*** Opening of RECORDS SHOWN ***

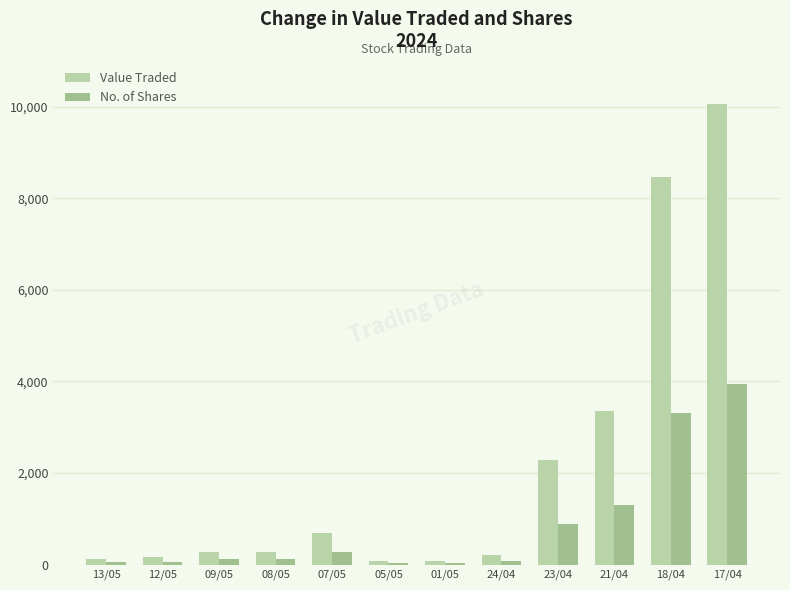

Is the value of Value Traded at 21/04 greater than the value of No. of Shares at 08/05?

Yes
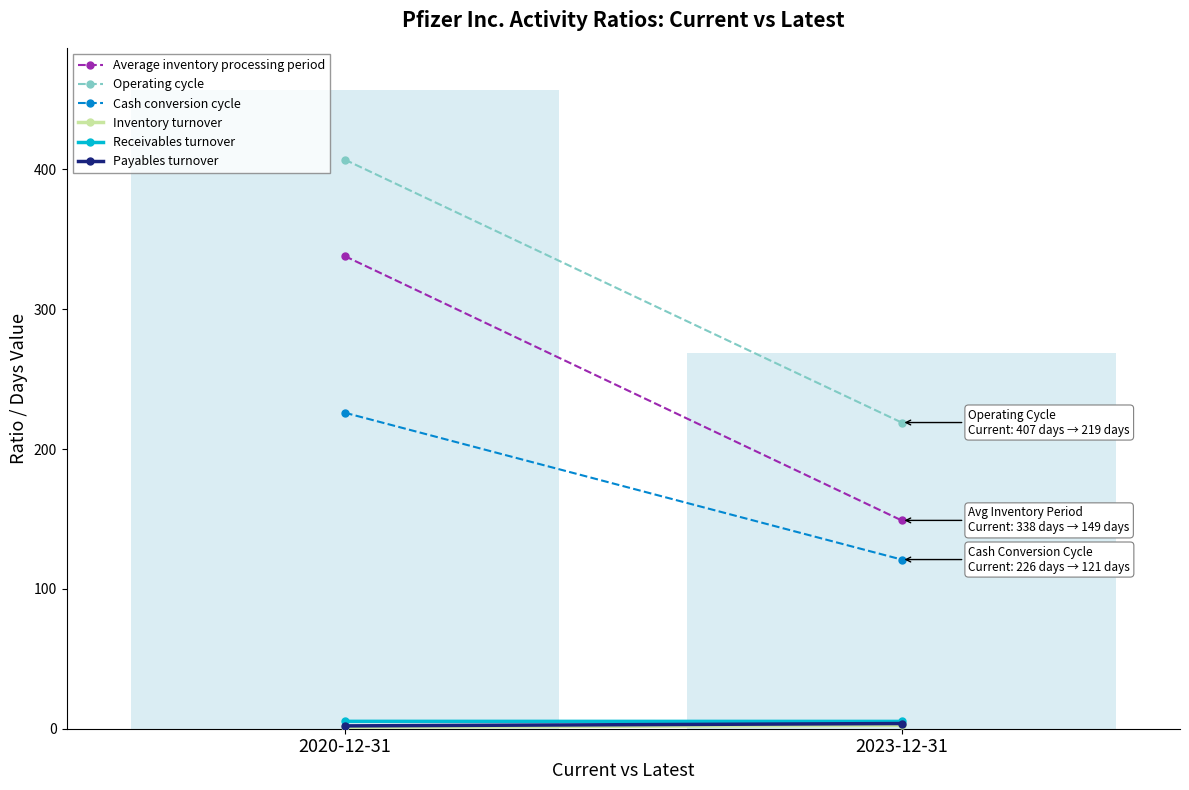

Rank the series at 2020-12-31 from highest to lowest value.

Operating cycle, Average inventory processing period, Cash conversion cycle, Receivables turnover, Payables turnover, Inventory turnover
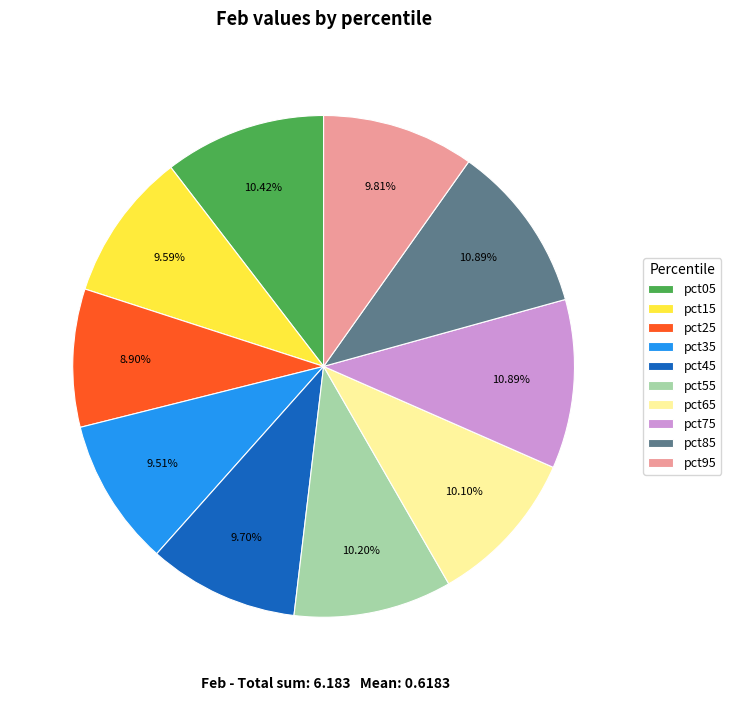

Is there a majority slice in this chart?

No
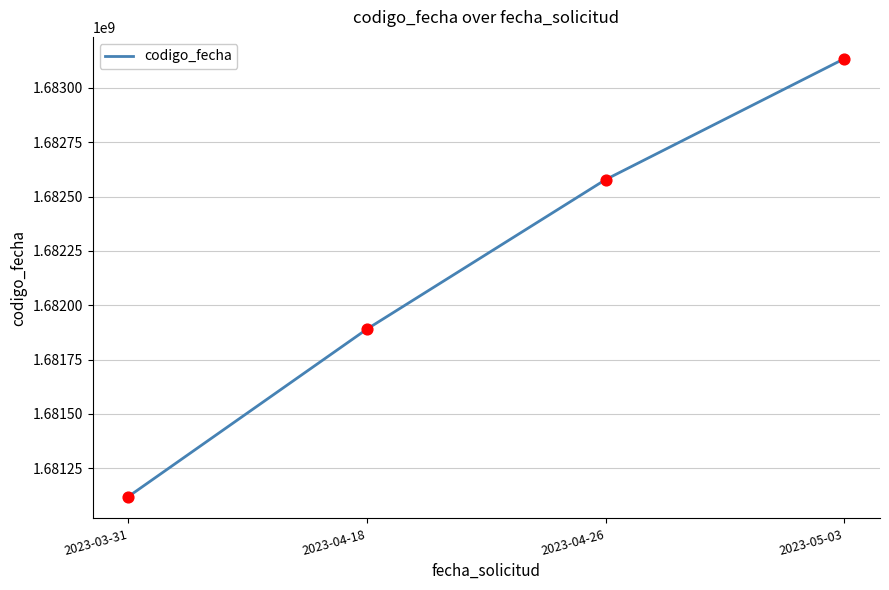

Between 2023-04-26 and 2023-05-03, which is larger?

2023-05-03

*** Close of RECORDS SHOWN ***

## WORK TO COMPLETE
Can you output every line of the records above verbatim, leaving out the pictures?

## WRITTEN RESPONSE
Is the value of Value Traded at 21/04 greater than the value of No. of Shares at 08/05?

Yes

Rank the series at 2020-12-31 from highest to lowest value.

Operating cycle, Average inventory processing period, Cash conversion cycle, Receivables turnover, Payables turnover, Inventory turnover

Is there a majority slice in this chart?

No

Between 2023-04-26 and 2023-05-03, which is larger?

2023-05-03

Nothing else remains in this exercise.